The coolest feature on the Flash is that the large flame logo is also a water temperature indicator. It turns red as the water approaches a boil. We really like this feature and wish all the integrated canister stoves had it. This helps you save fuel, especially if you are heating water for tea or coffee and don't need water to reach a total boil.
The Flash has a trail weight of 12.3 ounces, one of the lighter integrated canister stoves in our review. Bringing the plastic accessory cup along adds another 1.2 ounces. We think this combination can add up to weight savings over other stove systems where you need to carry a heavy pot.

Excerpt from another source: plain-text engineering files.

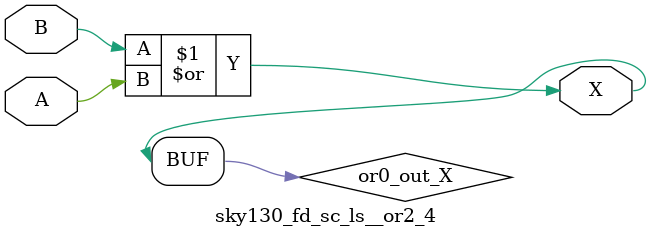
<source format=v>
/*
 * Copyright 2020 The SkyWater PDK Authors
 *
 * Licensed under the Apache License, Version 2.0 (the "License");
 * you may not use this file except in compliance with the License.
 * You may obtain a copy of the License at
 *
 *     https://www.apache.org/licenses/LICENSE-2.0
 *
 * Unless required by applicable law or agreed to in writing, software
 * distributed under the License is distributed on an "AS IS" BASIS,
 * WITHOUT WARRANTIES OR CONDITIONS OF ANY KIND, either express or implied.
 * See the License for the specific language governing permissions and
 * limitations under the License.
 *
 * SPDX-License-Identifier: Apache-2.0
*/


`ifndef SKY130_FD_SC_LS__OR2_4_FUNCTIONAL_V
`define SKY130_FD_SC_LS__OR2_4_FUNCTIONAL_V

/**
 * or2: 2-input OR.
 *
 * Verilog simulation functional model.
 */

`timescale 1ns / 1ps
`default_nettype none

`celldefine
module sky130_fd_sc_ls__or2_4 (
    X,
    A,
    B
);

    // Module ports
    output X;
    input  A;
    input  B;

    // Local signals
    wire or0_out_X;

    //  Name  Output     Other arguments
    or  or0  (or0_out_X, B, A           );
    buf buf0 (X        , or0_out_X      );

endmodule
`endcelldefine

`default_nettype wire
`endif  // SKY130_FD_SC_LS__OR2_4_FUNCTIONAL_V

</source>
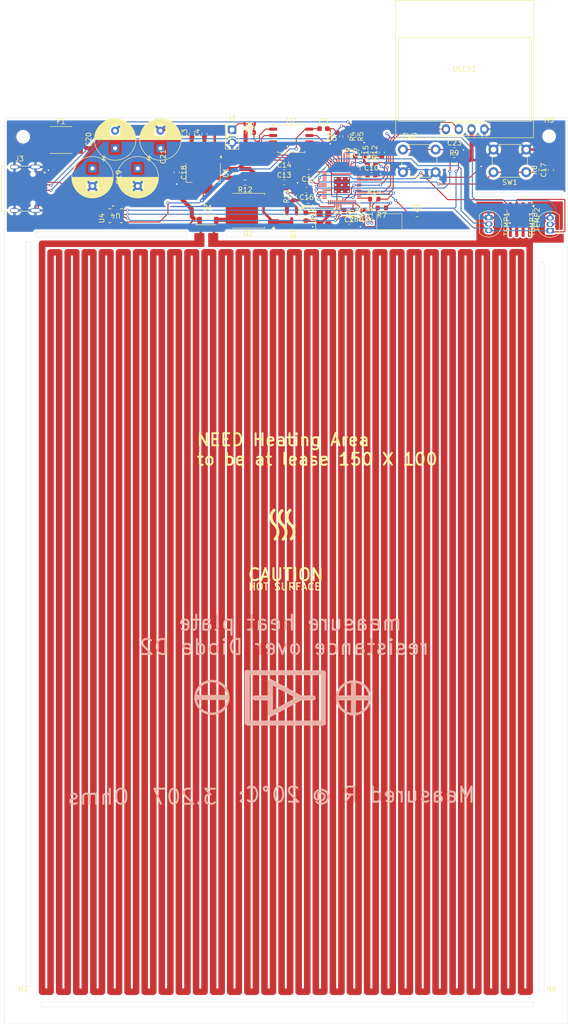
<source format=kicad_pcb>
(kicad_pcb
	(version 20240108)
	(generator "pcbnew")
	(generator_version "8.0")
	(general
		(thickness 1.6)
		(legacy_teardrops no)
	)
	(paper "A3")
	(layers
		(0 "F.Cu" signal)
		(31 "B.Cu" power)
		(34 "B.Paste" user)
		(35 "F.Paste" user)
		(36 "B.SilkS" user "B.Silkscreen")
		(37 "F.SilkS" user "F.Silkscreen")
		(38 "B.Mask" user)
		(39 "F.Mask" user)
		(44 "Edge.Cuts" user)
		(45 "Margin" user)
		(46 "B.CrtYd" user "B.Courtyard")
		(47 "F.CrtYd" user "F.Courtyard")
	)
	(setup
		(stackup
			(layer "F.SilkS"
				(type "Top Silk Screen")
			)
			(layer "F.Paste"
				(type "Top Solder Paste")
			)
			(layer "F.Mask"
				(type "Top Solder Mask")
				(thickness 0.01)
			)
			(layer "F.Cu"
				(type "copper")
				(thickness 0.035)
			)
			(layer "dielectric 1"
				(type "core")
				(thickness 1.51)
				(material "FR4")
				(epsilon_r 4.5)
				(loss_tangent 0.02)
			)
			(layer "B.Cu"
				(type "copper")
				(thickness 0.035)
			)
			(layer "B.Mask"
				(type "Bottom Solder Mask")
				(thickness 0.01)
			)
			(layer "B.Paste"
				(type "Bottom Solder Paste")
			)
			(layer "B.SilkS"
				(type "Bottom Silk Screen")
			)
			(copper_finish "None")
			(dielectric_constraints no)
		)
		(pad_to_mask_clearance 0)
		(allow_soldermask_bridges_in_footprints no)
		(pcbplotparams
			(layerselection 0x00010fc_ffffffff)
			(plot_on_all_layers_selection 0x0000000_00000000)
			(disableapertmacros no)
			(usegerberextensions no)
			(usegerberattributes yes)
			(usegerberadvancedattributes yes)
			(creategerberjobfile yes)
			(dashed_line_dash_ratio 12.000000)
			(dashed_line_gap_ratio 3.000000)
			(svgprecision 4)
			(plotframeref no)
			(viasonmask no)
			(mode 1)
			(useauxorigin no)
			(hpglpennumber 1)
			(hpglpenspeed 20)
			(hpglpendiameter 15.000000)
			(pdf_front_fp_property_popups yes)
			(pdf_back_fp_property_popups yes)
			(dxfpolygonmode yes)
			(dxfimperialunits yes)
			(dxfusepcbnewfont yes)
			(psnegative no)
			(psa4output no)
			(plotreference yes)
			(plotvalue yes)
			(plotfptext yes)
			(plotinvisibletext no)
			(sketchpadsonfab no)
			(subtractmaskfromsilk no)
			(outputformat 1)
			(mirror no)
			(drillshape 1)
			(scaleselection 1)
			(outputdirectory "")
		)
	)
	(net 0 "")
	(net 1 "GND")
	(net 2 "/XIN")
	(net 3 "Net-(C2-Pad1)")
	(net 4 "VBUS")
	(net 5 "+3V3")
	(net 6 "+1V1")
	(net 7 "/GPIO6")
	(net 8 "Net-(D1-A)")
	(net 9 "/~{USB_BOOT}")
	(net 10 "/cc1")
	(net 11 "/D-")
	(net 12 "/D+")
	(net 13 "/cc2")
	(net 14 "Net-(LED1B-A2)")
	(net 15 "Net-(LED1A-A1)")
	(net 16 "Net-(Q1-C)")
	(net 17 "Net-(Q1-B)")
	(net 18 "/QSPI_SS")
	(net 19 "/XOUT")
	(net 20 "Net-(U3-USB_DP)")
	(net 21 "Net-(U3-USB_DM)")
	(net 22 "/GPIO8")
	(net 23 "/GPIO9")
	(net 24 "+3.3V")
	(net 25 "/GPIO15")
	(net 26 "/GPIO17")
	(net 27 "/GPIO18")
	(net 28 "/GPIO16")
	(net 29 "/GPIO5")
	(net 30 "unconnected-(TEMP2-NC-Pad6)")
	(net 31 "unconnected-(TEMP2-NC-Pad2)")
	(net 32 "unconnected-(TEMP2-NC-Pad1)")
	(net 33 "/GPIO4")
	(net 34 "unconnected-(TEMP2-NC-Pad8)")
	(net 35 "unconnected-(TEMP2-NC-Pad7)")
	(net 36 "/GPIO26_ADC0")
	(net 37 "/QSPI_SD2")
	(net 38 "/QSPI_SCLK")
	(net 39 "/QSPI_SD0")
	(net 40 "/QSPI_SD1")
	(net 41 "/QSPI_SD3")
	(net 42 "/GPIO20")
	(net 43 "/GPIO27_ADC1")
	(net 44 "/GPIO13")
	(net 45 "/SWD")
	(net 46 "/GPIO25")
	(net 47 "/GPIO29_ADC3")
	(net 48 "/GPIO24")
	(net 49 "/GPIO10")
	(net 50 "/GPIO3")
	(net 51 "/GPIO2")
	(net 52 "/SWCLK")
	(net 53 "/GPIO14")
	(net 54 "/GPIO22")
	(net 55 "/GPIO0")
	(net 56 "/GPIO12")
	(net 57 "/GPIO28_ADC2")
	(net 58 "/GPIO11")
	(net 59 "/RUN")
	(net 60 "/GPIO23")
	(net 61 "/GPIO1")
	(net 62 "/GPIO19")
	(net 63 "/GPIO21")
	(net 64 "unconnected-(U4-VCONN-Pad12)")
	(net 65 "unconnected-(U4-EPAD-Pad15)")
	(net 66 "unconnected-(U4-VCONN-Pad13)")
	(net 67 "HEATPLATE")
	(net 68 "unconnected-(J3-SBU2-PadB8)")
	(net 69 "unconnected-(J3-SBU1-PadA8)")
	(net 70 "/GPIO7")
	(net 71 "+VDC")
	(footprint "Crystal:Crystal_SMD_3225-4Pin_3.2x2.5mm" (layer "F.Cu") (at 125.25 71.5 -90))
	(footprint "Capacitor_SMD:C_0603_1608Metric" (layer "F.Cu") (at 125.15 53.5))
	(footprint "Fusb3202T:WQFN14_2P5X2P5_ONS" (layer "F.Cu") (at 83.85 70.8 90))
	(footprint "Capacitor_SMD:C_0603_1608Metric" (layer "F.Cu") (at 122.25 62.1 180))
	(footprint "Capacitor_SMD:C_0603_1608Metric" (layer "F.Cu") (at 117.35 64.15))
	(footprint "Capacitor_SMD:C_0603_1608Metric" (layer "F.Cu") (at 127.875 55.05 90))
	(footprint "Capacitor_SMD:C_0603_1608Metric" (layer "F.Cu") (at 117.35 62.15))
	(footprint "Capacitor_SMD:C_0603_1608Metric" (layer "F.Cu") (at 133.25 58.25 90))
	(footprint "USB_C:HRO_TYPE-C-31-M-12" (layer "F.Cu") (at 63.75 65.425 -90))
	(footprint "Capacitor_SMD:C_0603_1608Metric" (layer "F.Cu") (at 96 62.225 -90))
	(footprint "Capacitor_SMD:C_0603_1608Metric" (layer "F.Cu") (at 131.5 58.2 90))
	(footprint "Resistor_SMD:R_0603_1608Metric" (layer "F.Cu") (at 110.5 52.5 180))
	(footprint "Resistor_SMD:R_0603_1608Metric" (layer "F.Cu") (at 143.75 70.5))
	(footprint "Button_Switch_THT:SW_PUSH_6mm" (layer "F.Cu") (at 165.45 62.15 180))
	(footprint "Capacitor_SMD:C_0603_1608Metric" (layer "F.Cu") (at 136.75 58.225 90))
	(footprint "Capacitor_THT:CP_Radial_D8.0mm_P3.50mm" (layer "F.Cu") (at 92.75 57.402651 90))
	(footprint "Capacitor_SMD:C_0603_1608Metric" (layer "F.Cu") (at 170.35 61.725 90))
	(footprint "Connector_PinHeader_2.54mm:PinHeader_1x02_P2.54mm_Vertical" (layer "F.Cu") (at 107 53.725))
	(footprint "BLUENRG-232:RP2040-QFN-56" (layer "F.Cu") (at 128.825 64.7))
	(footprint "NetTie:NetTie-2_SMD_Pad0.5mm" (layer "F.Cu") (at 100.75 74 -90))
	(footprint "Resistor_SMD:R_0603_1608Metric" (layer "F.Cu") (at 131.125 55.05 -90))
	(footprint "MountingHole:MountingHole_2.2mm_M2" (layer "F.Cu") (at 65.48 227.61))
	(footprint "Resistor_SMD:R_0603_1608Metric" (layer "F.Cu") (at 135.25 67.5))
	(footprint "Diode_SMD:D_SOD-123" (layer "F.Cu") (at 102.2 71.6))
	(footprint "Capacitor_SMD:C_0603_1608Metric" (layer "F.Cu") (at 130.25 73))
	(footprint "Resistor_SMD:R_0603_1608Metric"
		(layer "F.Cu")
		(uuid "681d2bfe-f84c-4e83-aa3d-aebb81fc7291")
		(at 168.5 61.725 90)
		(descr "Resistor SMD 0603 (1608 Metric), square (rectangular) end terminal, IPC_7351 nominal, (Body size source: IPC-SM-782 page 72, https://www.pcb-3d.com/wordpress/wp-content/uploads/ipc-sm-782a_amendment_1_and_2.pdf), generated with kicad-footprint-generator")
		(tags "resistor")
		(property "Reference" "R8"
			(at 0 -1.43 90)
			(layer "F.SilkS")
			(uuid "fa30f233-bc75-4419-9016-1223dda2fbed")
			(effects
				(font
					(size 1 1)
					(thickness 0.15)
				)
			)
		)
		(property "Value" "10k"
			(at 0 1.43 90)
			(layer "F.Fab")
			(uuid "b799483e-aeae-4cf0-ab4b-47b5d7489fa9")
			(effects
				(font
					(size 1 1)
					(thickness 0.15)
				)
			)
		)
		(property "Footprint" "Resistor_SMD:R_0603_1608Metric"
			(at 0 0 90)
			(unlocked yes)
			(layer "F.Fab")
			(hide yes)
			(uuid "3c005879-06a6-4c7c-9488-a127786ec13f")
			(effects
				(font
					(size 1.27 1.27)
					(thickness 0.15)
				)
			)
		)
		(property "Datasheet" ""
			(at 0 0 90)
			(unlocked yes)
			(layer "F.Fab")
			(hide yes)
			(uuid "19e68d8b-43f7-4a77-8f0f-c7e415feecc0")
			(effects
				(font
					(size 1.27 1.27)
					(thickness 0.15)
				)
			)
		)
		(property "Description" ""
			(at 0 0 90)
			(unlocked yes)
			(layer "F.Fab")
			(hide yes)
			(uuid "b3a58bf6-2568-4643-a6a9-eb0cd217775c")
			(effects
				(font
					(size 1.27 1.27)
					(thickness 0.15)
				)
			)
		)
		(property "Information" "1%"
			(at 0 0 90)
			(unlocked yes)
			(layer "F.Fab")
			(hide yes)
			(uuid "a317b2ee-8e3b-4344-a93f-ca9068a58cec")
			(effects
				(font
					(size 1 1)
					(thickness 0.15)
				)
			)
		)
		(property "LCSC Part Number" "C17414"
			(at 0 0 90)
			(unlocked yes)
			(layer "F.Fab")
			(hide yes)
			(uuid "a492812f-d0d7-449a-ba3c-a3ddea02486b")
			(effects
				(font
					(size 1 1)
					(thickness 0.15)
				)
			)
		)
		(property "LCSC Part Number Alternative" "C84376"
			(at 0 0 90)
			(unlocked yes)
			(layer "F.Fab")
			(hide yes)
			(uuid "66de6a91-7cb8-4288-82d9-0cec7e2786e6")
			(effects
				(font
					(size 1 1)
					(thickness 0.15)
				)
			)
		)
		(property ki_fp_filters "R_*")
		(path "/3c11c46b-dc8e-454c-b5d5-469d6b611f6f")
		(sheetname "Root")
		(sheetfile "heatPlate.kicad_sch")
		(attr smd)
		(fp_line
			(start -0.237258 -0.5225)
			(end 0.237258 -0.5225)
			(stroke
				(width 0.12)
				(type solid)
			)
			(layer "F.SilkS")
			(
... [487990 chars truncated]
</source>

Like most of the other integrated canister stoves, the Flash does not simmer particularly well. This stove is made to get liquids hot quickly and not much more. We awarded it a low score in this category. If simmering is a priority for you, look to a small canister stove — they take the cake for their simmering capabilities on the trail.
Ease Of Use
The deep and narrow design of this stove makes it best suited for boiling water. The conveniently long control valve is easy to use, will help you not scald your hand if your pot is boiling over, and tucks away under the stove when not in use. Like all Jetboil stoves, the pot-to-burner coupling is inspiring, connecting with a comforting slide and click sensation. Jetboil has long included small plastic cups with their stoves, and, in the past, these were fairly brittle and didn't last long. The cup with the new Flash seems more flexible and durable and has survived our use so far.
We really like the cozy on this stove with its flame-shaped heat indicator panel on the side. This lets the user know that the contents are almost boiling, and allows them to monitor the stove or turn it down before it goes into volcano mode. We've seen many backcountry travelers dealing with a boiling-over integrated canister stove, and it's a hot mess at best. We wish Jetboil would incorporate this feature into all of their cozies!
The integrated igniter is great as well. Our testers have heard of and experienced many problems with these in the past, but Jetboil claims that the new Flash has an "advanced igniter." This may be their successful attempt to address this problem — we've used it over 100 times with no issues so far.
Integrated canister stoves are inherently unstable because their base is only as wide as the canister they sit on, and they all are quite tall and can get blown around in the wind. Jetboil has included a canister stand to address this problem, but let's be honest, we never bring it along when we are trying to go fast and light.
In our testing, the Flash boiled one liter of water in a respectable 4 minutes and 10 seconds. In the 2 - 4 mph wind test, it took just over a minute longer. Most outdoor situations involve breezes and gusts of wind, so consider finding a sheltered spot to replicate its impressive boil time in perfect conditions. And, if you plan to hang this model inside your tent while heating water, the boil time will be quite speedy.
We think the Flash offers some of the best value of all the integrated canister stoves and a good value overall, especially if you're eating a lot of dehydrated or instant food.
The Jetboil Flash is a great deal for a good product. It is an excellent little companion for any short backpacking or alpine mission — as long as you like food that only requires boiling, such as freeze-dried astronaut food and ramen noodles. One thing to note is that the Flash is not the most durable of integrated canister stoves. Jetboil's cozies are known to loosen up and sag eventually. On the bright side, they are inexpensive to replace. The Flash has lots of great features, such as the heat indicator, and comes in a compact, lightweight package. Recommended.